The concept comes from Vilfredo Pareto, an Italian economist writing at the end of the 19th century. In his Manuale di economia politica (1906), Pareto defined what he called an optimum (now called a Pareto optimum): an allocation such that no further improvement is possible in any dimension without degrading at least one other dimension. Around any such optimum, you can draw the set of all such optimal points: the Pareto frontier⁴. Every point on the frontier is, in some sense, “the best you can do” given a particular trade-off; what is unambiguously bad is any point below the frontier, because you could move towards the frontier without giving anything up.

The idea is simple, and its power is that it works for any set of dimensions, in any domain.

One of the most famous applications is in finance. Harry Markowitz, in his 1952 paper Portfolio Selection, applied the concept to the choice of an investment portfolio. The two dimensions are expected return and risk (measured as the variance of returns). For a given universe of assets, there exists a curve in the return-risk plane that traces all possible efficient portfolios: those for which you cannot increase return without increasing risk, or decrease risk without decreasing return. This is the efficient frontier. It is at the foundation of all modern portfolio theory. Markowitz received the Nobel Prize in 1990 for the work. William Sharpe (Nobel 1990) extended the framework with the Capital Asset Pricing Model in 1964. The vocabulary became canonical in finance, then in economics, then in everything else. Practical consequence everyone has lived with: this is why every financial advisor begins by asking how much risk you are willing to take before recommending anything. The advisor is locating you on the frontier; the recommendation follows.

The lesson Markowitz forced into financial reasoning deserves attention. Once you accept the frontier, no portfolio is “better than another” in the absolute. It depends on your preference for risk. A retired pensioner sits on a different point of the frontier than a 30-year-old saver. The two are both rationally optimised, with different trade-off weights. Calling one of them “wrong” reveals a confusion between the optimum (which depends on the optimiser) and the frontier (which does not).

Now bring this back to AI inference. The recent Huang interview reveals an interesting fact: Groq⁵ has been folded into the CUDA⁶ ecosystem. The reason is that the inference market has spread itself along a continuum, with two extreme regimes at its endpoints that until recently sat inside a single undifferentiated market. The reality is a gradient, not a binary, and the gradient is what creates the Pareto frontier.

On one end, premium agents that emit tokens worth real wages: a token generated for an autonomous coding agent that operates over hours, an autonomous lawyer assistant that drafts contracts, a research agent that synthesises terabytes of documents. These tokens are worth dollars individually. They need low latency and tolerate high cost per token.

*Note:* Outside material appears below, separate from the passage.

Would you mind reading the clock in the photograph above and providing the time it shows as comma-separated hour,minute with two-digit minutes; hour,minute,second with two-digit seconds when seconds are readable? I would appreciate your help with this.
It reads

On the other end, bulk inference workloads: chatbots at scale, classification tasks, simple generations across millions of users. Those tokens are worth fractions of a cent. They need high throughput and tolerate higher latency. Between the endpoints, the entire continuum of mid-value workloads sits at intermediate points on the curve.

The Pareto frontier of inference: why a token at $0.001 and a token at $1.00 need different silicon

This is exactly a Pareto frontier. The two axes are throughput and latency. On the frontier, you cannot simultaneously maximise both: faster latency requires sacrificing throughput, and vice versa. What changed in the past year is not the shape of the frontier; it is that both ends of the curve became commercially viable at the same time, because the value of a token now spans four orders of magnitude depending on what work it is doing.

By integrating Groq, Nvidia commits to investing across the entire frontier rather than picking a single point on it, claiming a wider territory now that the underlying market has spread out.

The actual decision space is in fact higher-dimensional than the diagram. Real choices on inference silicon involve at least: latency at the median, latency at the 99th percentile (which is what determines user experience for agentic workflows), throughput per watt (the new key metric, as we discussed in the previous paper of this series), throughput per dollar of capex, energy consumption, memory bandwidth, reliability under sustained load, ability to mix different model sizes on the same hardware. The 2D Pareto representation is a useful simplification. The real problem is in n dimensions, and serious strategic optimisation across these dimensions is exactly what dynamic programming, multi-criteria decision analysis, and modern reinforcement learning try to formalise.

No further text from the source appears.